● What to do
Reproduce the following passage on the rise of evangelicals in Nicaragua word for word, from its first sentence to its last.

Evangelicals in Nicaragua were once overlooked as outcasts. Now no political contender can afford to alienate them. All but one of the leading presidential candidates, including Sandinista leader Daniel Ortega, supported their bid to ban all forms of abortion, even if a mother's life is in danger.
Their ascent has been among the most dramatic in Latin America. At the end of the 1970s, only five percent of Nicaraguans were evangelicals. Now they account for more than 20 percent – some say more than 30 percent – of the population. Their political clout is mounting as fast as the cavernous churches popping up along Managua's highways. They are running for office, partnering with Catholics, and forcing social change – which could augur a new exercise of power among evangelicals throughout the region.
"You can't talk about Nicaraguan society or politics now without talking about evangelicals," says Benjamin Cortes, rector of the Nicaraguan Evangelical University, a 12-year-old private university that sits in the shadow of Managua's Cathedral.

● Extracted material
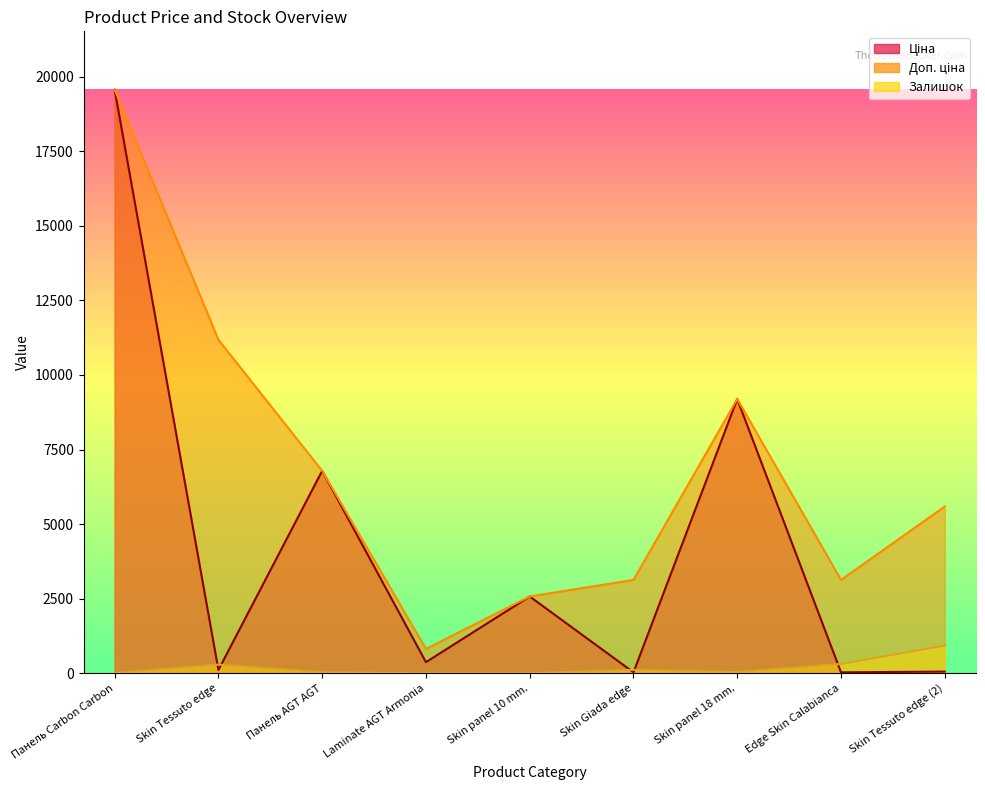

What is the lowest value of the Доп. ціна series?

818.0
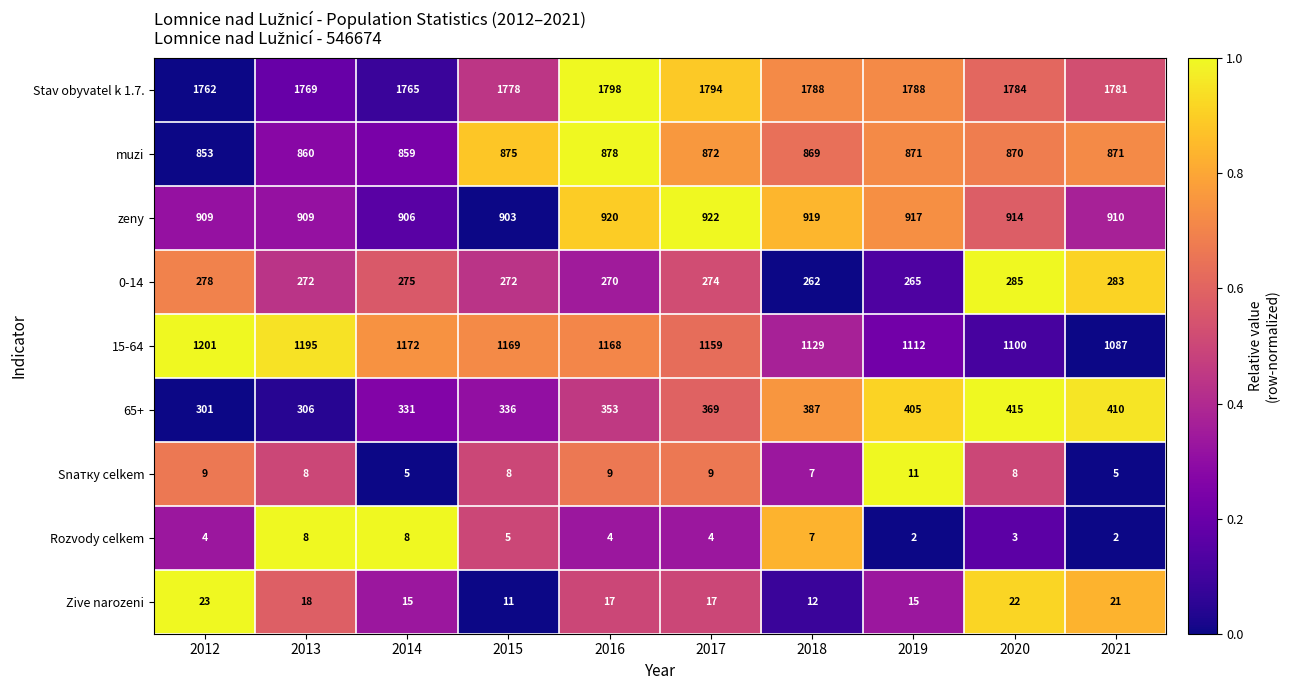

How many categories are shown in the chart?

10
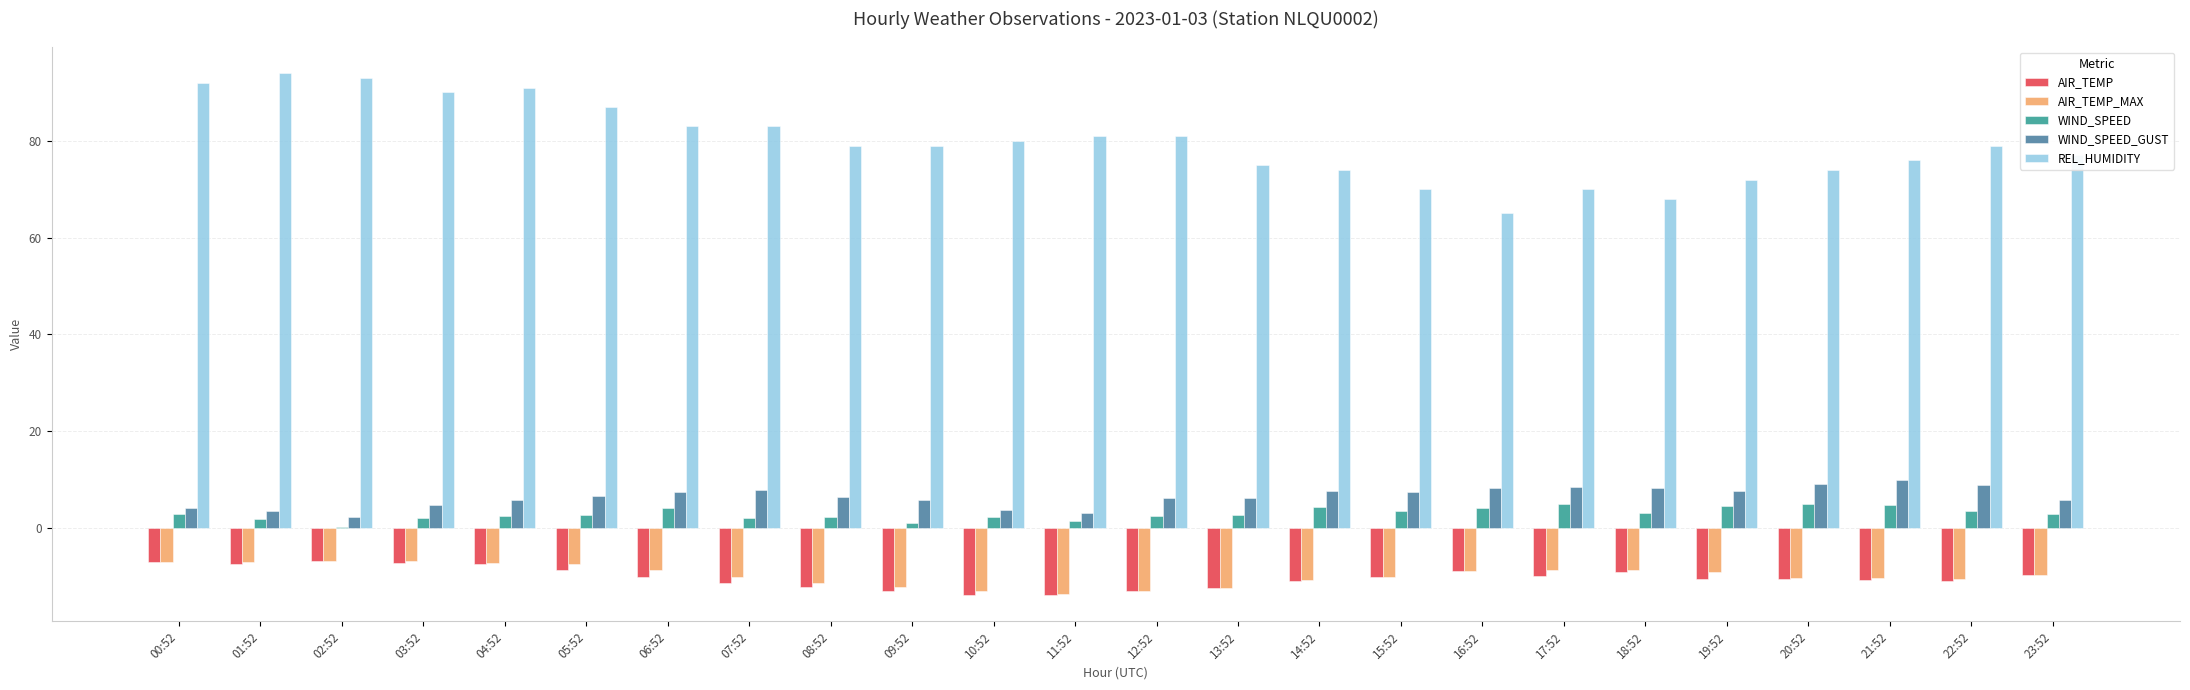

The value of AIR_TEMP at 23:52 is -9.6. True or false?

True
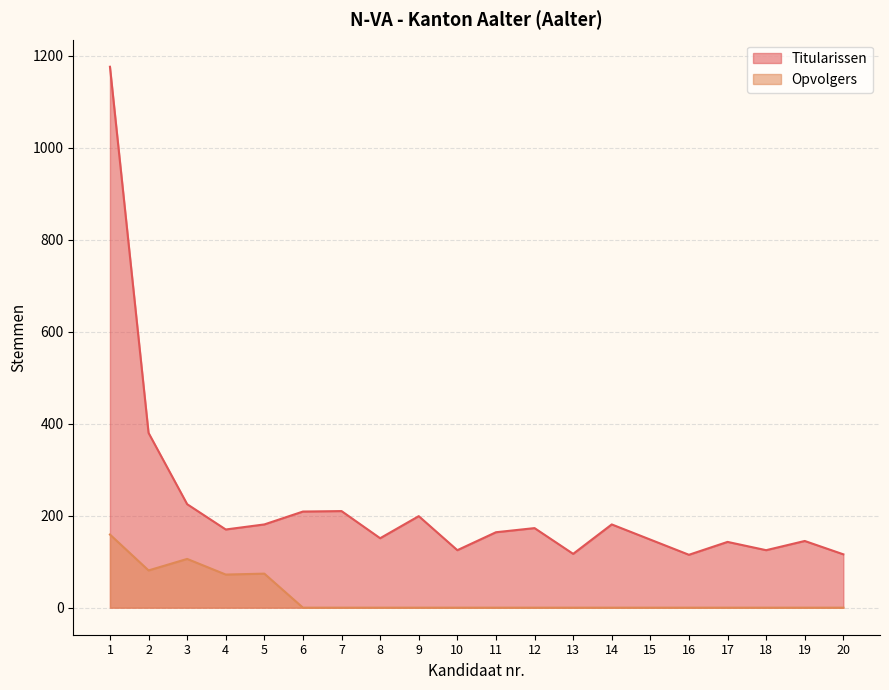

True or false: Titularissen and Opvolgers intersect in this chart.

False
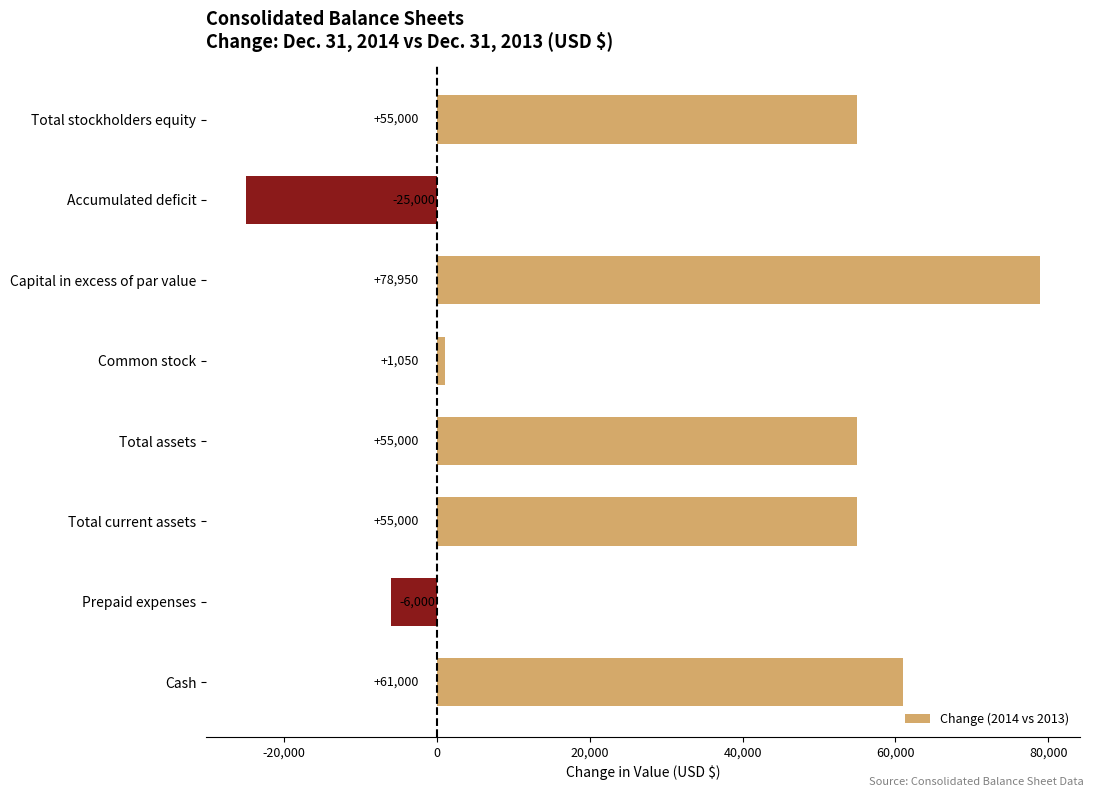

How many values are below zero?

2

● Completed task
Evangelicals in Nicaragua were once overlooked as outcasts. Now no political contender can afford to alienate them. All but one of the leading presidential candidates, including Sandinista leader Daniel Ortega, supported their bid to ban all forms of abortion, even if a mother's life is in danger.
Their ascent has been among the most dramatic in Latin America. At the end of the 1970s, only five percent of Nicaraguans were evangelicals. Now they account for more than 20 percent – some say more than 30 percent – of the population. Their political clout is mounting as fast as the cavernous churches popping up along Managua's highways. They are running for office, partnering with Catholics, and forcing social change – which could augur a new exercise of power among evangelicals throughout the region.
"You can't talk about Nicaraguan society or politics now without talking about evangelicals," says Benjamin Cortes, rector of the Nicaraguan Evangelical University, a 12-year-old private university that sits in the shadow of Managua's Cathedral.